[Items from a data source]
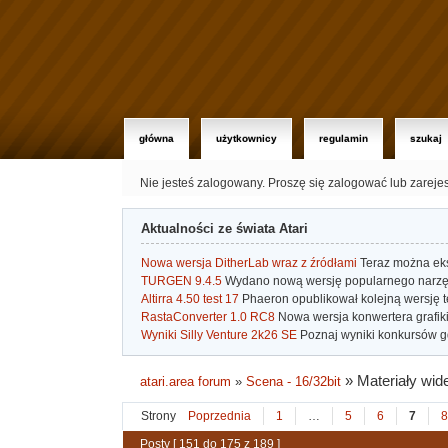
główna
użytkownicy
regulamin
szukaj
Nie jesteś zalogowany.
Proszę się zalogować lub zareje
Aktualności ze świata Atari
Nowa wersja DitherLab wraz z źródłami
Teraz można eks
TURGEN 9.4.5
Wydano nową wersję popularnego narzę
Altirra 4.50 test 17
Phaeron opublikował kolejną wersję t
RastaConverter 1.0 RC8
Nowa wersja konwertera grafiki 
Wyniki Silly Venture 2k26 SE
Poznaj wyniki konkursów gd
»
Materiały wid
atari.area forum
»
Scena - 16/32bit
Strony
Poprzednia
1
…
5
6
7
8
Posty [ 151 do 175 z 189 ]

• ACTIVITY: Rewrite the text lines of the items above so that every "Nowa wersja" becomes "Nowe wydanie", with everything else left unchanged. Leave the pictures out of your answer.

• WORKED SOLUTION:
główna
użytkownicy
regulamin
szukaj
Nie jesteś zalogowany.
Proszę się zalogować lub zareje
Aktualności ze świata Atari
Nowe wydanie DitherLab wraz z źródłami
Teraz można eks
TURGEN 9.4.5
Wydano nową wersję popularnego narzę
Altirra 4.50 test 17
Phaeron opublikował kolejną wersję t
RastaConverter 1.0 RC8
Nowe wydanie konwertera grafiki 
Wyniki Silly Venture 2k26 SE
Poznaj wyniki konkursów gd
»
Materiały wid
atari.area forum
»
Scena - 16/32bit
Strony
Poprzednia
1
…
5
6
7
8
Posty [ 151 do 175 z 189 ]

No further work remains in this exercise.